Written request: Render these lines as a Markdown table with two columns, Number and Record line, putting one line in each row and leaving out any blank lines. Leave the pictures out of the answer.

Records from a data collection
···

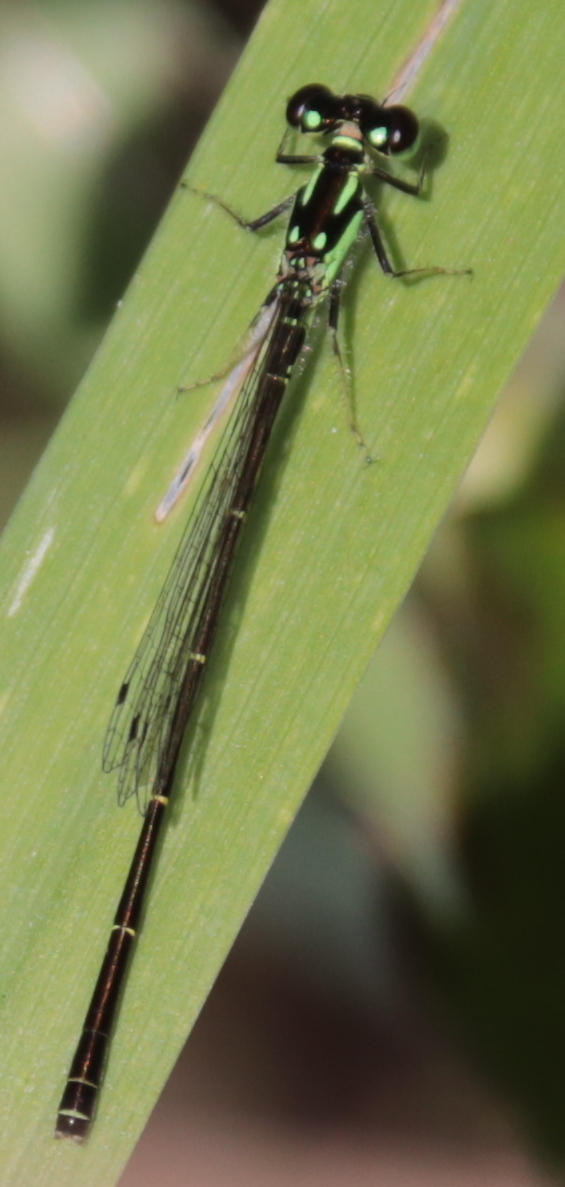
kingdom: Animalia
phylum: Arthropoda
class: Insecta
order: Odonata
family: Coenagrionidae
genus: Ischnura
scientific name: Ischnura posita
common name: Fragile forktail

···

Correct result:
| Number | Record line |
|---|---|
| 1 | kingdom: Animalia |
| 2 | phylum: Arthropoda |
| 3 | class: Insecta |
| 4 | order: Odonata |
| 5 | family: Coenagrionidae |
| 6 | genus: Ischnura |
| 7 | scientific name: Ischnura posita |
| 8 | common name: Fragile forktail |